## Supplied information
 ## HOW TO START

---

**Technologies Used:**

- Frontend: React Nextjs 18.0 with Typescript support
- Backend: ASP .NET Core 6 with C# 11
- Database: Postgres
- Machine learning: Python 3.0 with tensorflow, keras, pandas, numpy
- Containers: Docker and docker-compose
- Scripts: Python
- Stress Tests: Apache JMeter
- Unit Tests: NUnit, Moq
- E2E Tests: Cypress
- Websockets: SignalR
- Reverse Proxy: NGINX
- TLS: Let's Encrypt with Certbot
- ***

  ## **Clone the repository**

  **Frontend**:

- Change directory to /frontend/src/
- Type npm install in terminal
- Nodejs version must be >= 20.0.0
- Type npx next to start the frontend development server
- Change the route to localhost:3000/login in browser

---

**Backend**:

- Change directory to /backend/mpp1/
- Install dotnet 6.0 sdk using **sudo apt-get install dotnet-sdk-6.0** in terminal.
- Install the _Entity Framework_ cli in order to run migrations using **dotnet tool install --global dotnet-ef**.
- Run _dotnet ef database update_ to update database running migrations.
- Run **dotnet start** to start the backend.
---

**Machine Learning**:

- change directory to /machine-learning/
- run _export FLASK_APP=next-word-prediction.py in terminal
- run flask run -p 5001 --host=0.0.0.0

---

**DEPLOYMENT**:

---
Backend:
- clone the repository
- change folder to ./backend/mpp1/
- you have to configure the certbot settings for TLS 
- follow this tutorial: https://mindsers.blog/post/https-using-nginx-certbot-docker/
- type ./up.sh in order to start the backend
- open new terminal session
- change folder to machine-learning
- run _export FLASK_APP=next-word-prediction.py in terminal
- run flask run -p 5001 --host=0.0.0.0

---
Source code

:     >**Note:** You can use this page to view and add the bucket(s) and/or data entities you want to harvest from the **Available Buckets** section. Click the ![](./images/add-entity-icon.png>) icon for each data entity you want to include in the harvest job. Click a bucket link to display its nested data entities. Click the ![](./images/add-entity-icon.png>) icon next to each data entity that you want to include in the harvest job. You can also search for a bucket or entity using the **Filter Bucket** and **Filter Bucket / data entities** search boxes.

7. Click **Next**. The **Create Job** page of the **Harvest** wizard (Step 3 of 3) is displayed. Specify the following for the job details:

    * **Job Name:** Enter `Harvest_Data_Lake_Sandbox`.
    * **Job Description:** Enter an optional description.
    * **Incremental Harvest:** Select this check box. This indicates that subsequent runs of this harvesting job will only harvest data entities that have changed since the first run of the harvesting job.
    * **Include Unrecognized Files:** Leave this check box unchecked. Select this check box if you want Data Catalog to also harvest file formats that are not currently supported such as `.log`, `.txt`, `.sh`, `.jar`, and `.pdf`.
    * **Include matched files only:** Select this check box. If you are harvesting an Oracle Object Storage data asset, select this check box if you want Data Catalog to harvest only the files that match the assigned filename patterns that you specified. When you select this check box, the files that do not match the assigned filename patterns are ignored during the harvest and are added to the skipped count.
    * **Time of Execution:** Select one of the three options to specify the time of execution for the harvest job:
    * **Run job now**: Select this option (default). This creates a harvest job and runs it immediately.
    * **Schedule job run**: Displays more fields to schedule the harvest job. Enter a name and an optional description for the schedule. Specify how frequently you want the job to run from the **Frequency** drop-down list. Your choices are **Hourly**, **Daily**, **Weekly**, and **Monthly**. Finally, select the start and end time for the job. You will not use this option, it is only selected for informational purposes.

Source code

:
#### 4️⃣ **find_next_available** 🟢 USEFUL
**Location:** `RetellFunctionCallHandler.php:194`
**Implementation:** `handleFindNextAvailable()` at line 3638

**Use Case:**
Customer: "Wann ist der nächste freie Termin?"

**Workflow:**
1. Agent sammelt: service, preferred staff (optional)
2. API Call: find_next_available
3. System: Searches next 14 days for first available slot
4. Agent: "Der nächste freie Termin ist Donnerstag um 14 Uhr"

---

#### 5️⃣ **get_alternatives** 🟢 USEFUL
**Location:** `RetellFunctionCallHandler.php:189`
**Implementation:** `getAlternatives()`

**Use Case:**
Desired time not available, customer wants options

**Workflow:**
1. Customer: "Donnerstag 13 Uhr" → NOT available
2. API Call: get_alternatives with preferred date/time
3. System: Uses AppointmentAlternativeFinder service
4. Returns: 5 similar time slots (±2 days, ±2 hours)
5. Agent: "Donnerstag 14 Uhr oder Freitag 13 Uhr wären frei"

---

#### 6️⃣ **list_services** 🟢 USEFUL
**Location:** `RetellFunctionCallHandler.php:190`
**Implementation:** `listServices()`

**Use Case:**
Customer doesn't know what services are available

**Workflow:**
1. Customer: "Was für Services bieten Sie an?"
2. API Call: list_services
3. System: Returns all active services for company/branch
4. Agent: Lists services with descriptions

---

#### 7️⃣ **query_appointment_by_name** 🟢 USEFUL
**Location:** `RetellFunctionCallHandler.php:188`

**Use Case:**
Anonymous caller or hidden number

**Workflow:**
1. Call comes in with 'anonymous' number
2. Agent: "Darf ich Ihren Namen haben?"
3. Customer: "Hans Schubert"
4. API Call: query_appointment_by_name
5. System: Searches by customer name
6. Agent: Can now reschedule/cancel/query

--

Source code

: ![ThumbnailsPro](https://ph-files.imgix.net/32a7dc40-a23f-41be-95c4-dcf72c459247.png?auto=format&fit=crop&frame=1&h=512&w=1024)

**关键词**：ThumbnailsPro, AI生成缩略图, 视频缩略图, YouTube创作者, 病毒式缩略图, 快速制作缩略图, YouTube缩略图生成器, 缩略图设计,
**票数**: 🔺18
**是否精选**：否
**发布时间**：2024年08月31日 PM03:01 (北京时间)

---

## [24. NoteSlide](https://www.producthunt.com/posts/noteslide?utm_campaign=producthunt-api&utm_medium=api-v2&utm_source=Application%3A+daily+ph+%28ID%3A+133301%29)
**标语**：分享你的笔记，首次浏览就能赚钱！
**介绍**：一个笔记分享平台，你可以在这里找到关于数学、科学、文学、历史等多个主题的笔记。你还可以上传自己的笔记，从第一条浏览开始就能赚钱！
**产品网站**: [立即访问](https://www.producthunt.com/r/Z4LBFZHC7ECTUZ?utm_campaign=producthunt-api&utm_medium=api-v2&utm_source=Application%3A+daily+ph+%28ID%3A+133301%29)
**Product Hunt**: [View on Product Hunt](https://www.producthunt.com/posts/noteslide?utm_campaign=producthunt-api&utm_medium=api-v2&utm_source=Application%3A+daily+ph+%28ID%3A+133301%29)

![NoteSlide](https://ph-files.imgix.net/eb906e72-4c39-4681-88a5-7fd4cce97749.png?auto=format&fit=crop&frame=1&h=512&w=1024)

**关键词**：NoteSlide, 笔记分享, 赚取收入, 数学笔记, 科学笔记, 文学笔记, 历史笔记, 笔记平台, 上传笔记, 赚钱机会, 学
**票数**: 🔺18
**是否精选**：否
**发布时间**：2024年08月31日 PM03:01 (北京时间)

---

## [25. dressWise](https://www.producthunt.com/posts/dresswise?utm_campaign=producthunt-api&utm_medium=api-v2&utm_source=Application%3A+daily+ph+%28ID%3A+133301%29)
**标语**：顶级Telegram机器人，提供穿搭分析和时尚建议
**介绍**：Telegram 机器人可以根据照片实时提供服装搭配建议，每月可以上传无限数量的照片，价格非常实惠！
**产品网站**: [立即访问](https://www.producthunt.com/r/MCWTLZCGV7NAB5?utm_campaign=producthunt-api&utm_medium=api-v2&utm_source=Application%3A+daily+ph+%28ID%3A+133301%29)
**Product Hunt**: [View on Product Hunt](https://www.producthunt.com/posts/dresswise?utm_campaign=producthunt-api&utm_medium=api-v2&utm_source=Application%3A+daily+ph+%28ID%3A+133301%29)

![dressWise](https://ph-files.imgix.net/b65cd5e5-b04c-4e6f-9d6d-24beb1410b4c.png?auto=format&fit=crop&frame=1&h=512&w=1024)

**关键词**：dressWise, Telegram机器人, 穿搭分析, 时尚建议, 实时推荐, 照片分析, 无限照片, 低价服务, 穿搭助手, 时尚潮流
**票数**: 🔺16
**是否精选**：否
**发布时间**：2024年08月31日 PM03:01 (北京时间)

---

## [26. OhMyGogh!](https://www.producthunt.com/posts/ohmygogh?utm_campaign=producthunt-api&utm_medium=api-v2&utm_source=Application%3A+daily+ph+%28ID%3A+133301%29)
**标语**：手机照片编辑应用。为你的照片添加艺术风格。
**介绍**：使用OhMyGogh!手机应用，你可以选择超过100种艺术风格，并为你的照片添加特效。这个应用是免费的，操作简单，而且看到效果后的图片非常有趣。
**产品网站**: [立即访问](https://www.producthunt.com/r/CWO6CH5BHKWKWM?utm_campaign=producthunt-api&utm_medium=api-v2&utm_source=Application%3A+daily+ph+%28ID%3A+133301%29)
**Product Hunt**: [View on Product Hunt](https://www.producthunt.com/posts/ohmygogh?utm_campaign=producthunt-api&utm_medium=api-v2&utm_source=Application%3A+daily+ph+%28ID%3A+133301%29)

--

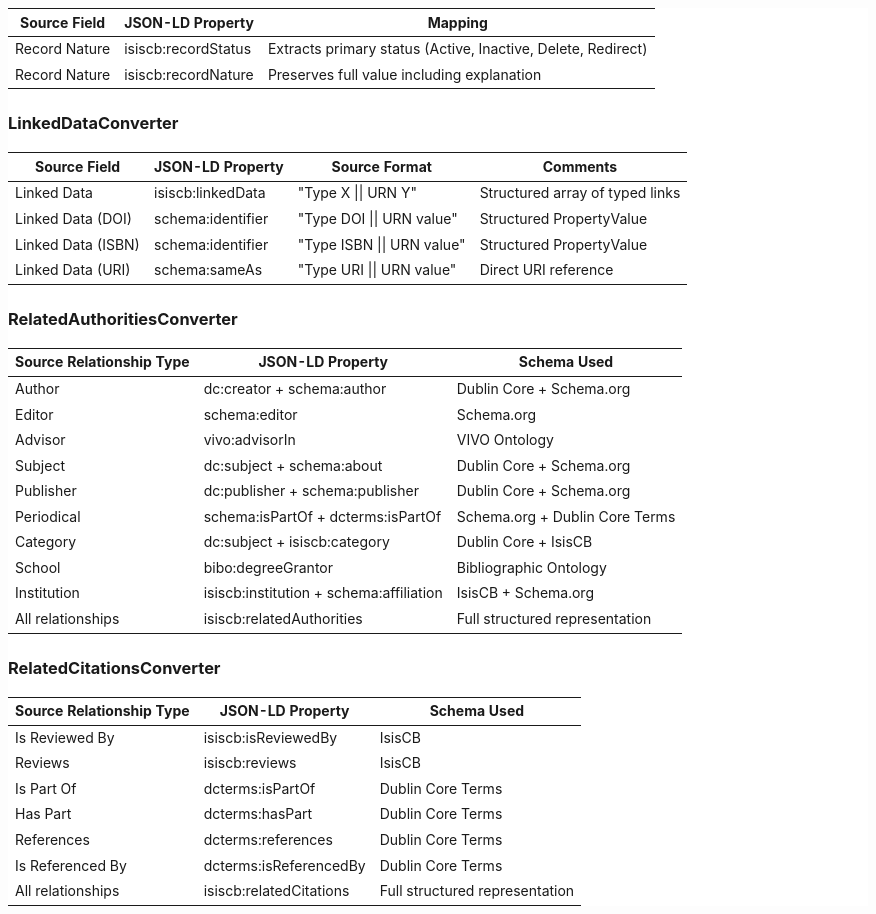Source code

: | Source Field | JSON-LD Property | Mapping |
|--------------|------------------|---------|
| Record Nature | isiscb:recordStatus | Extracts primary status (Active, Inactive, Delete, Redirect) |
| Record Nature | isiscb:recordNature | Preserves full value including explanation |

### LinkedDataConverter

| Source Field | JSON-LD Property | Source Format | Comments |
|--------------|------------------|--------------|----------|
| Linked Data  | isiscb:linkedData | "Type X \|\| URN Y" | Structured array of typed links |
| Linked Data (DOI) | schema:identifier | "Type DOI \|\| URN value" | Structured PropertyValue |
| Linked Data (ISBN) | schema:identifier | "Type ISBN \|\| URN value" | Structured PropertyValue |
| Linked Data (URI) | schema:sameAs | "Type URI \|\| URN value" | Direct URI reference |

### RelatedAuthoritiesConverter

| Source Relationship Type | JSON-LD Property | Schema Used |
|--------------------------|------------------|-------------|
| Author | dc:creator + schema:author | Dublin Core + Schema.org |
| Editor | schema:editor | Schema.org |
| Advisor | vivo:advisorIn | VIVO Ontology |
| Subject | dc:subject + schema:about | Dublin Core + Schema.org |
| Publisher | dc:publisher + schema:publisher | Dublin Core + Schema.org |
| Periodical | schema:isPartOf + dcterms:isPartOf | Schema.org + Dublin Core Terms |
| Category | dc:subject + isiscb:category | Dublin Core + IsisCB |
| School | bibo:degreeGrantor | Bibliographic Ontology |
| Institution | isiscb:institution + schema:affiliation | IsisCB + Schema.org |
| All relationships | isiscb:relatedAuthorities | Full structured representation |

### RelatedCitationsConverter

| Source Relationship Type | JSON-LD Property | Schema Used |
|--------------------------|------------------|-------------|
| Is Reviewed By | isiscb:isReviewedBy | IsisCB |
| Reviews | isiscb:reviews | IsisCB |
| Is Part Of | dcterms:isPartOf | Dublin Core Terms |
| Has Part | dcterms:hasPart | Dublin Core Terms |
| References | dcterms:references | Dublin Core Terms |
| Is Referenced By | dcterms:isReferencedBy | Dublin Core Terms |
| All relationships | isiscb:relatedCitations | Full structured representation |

## Action item
Find the word "nächste" in the data and show each line that holds it.

## Solution to the problem
Customer: "Wann ist der nächste freie Termin?"
4. Agent: "Der nächste freie Termin ist Donnerstag um 14 Uhr"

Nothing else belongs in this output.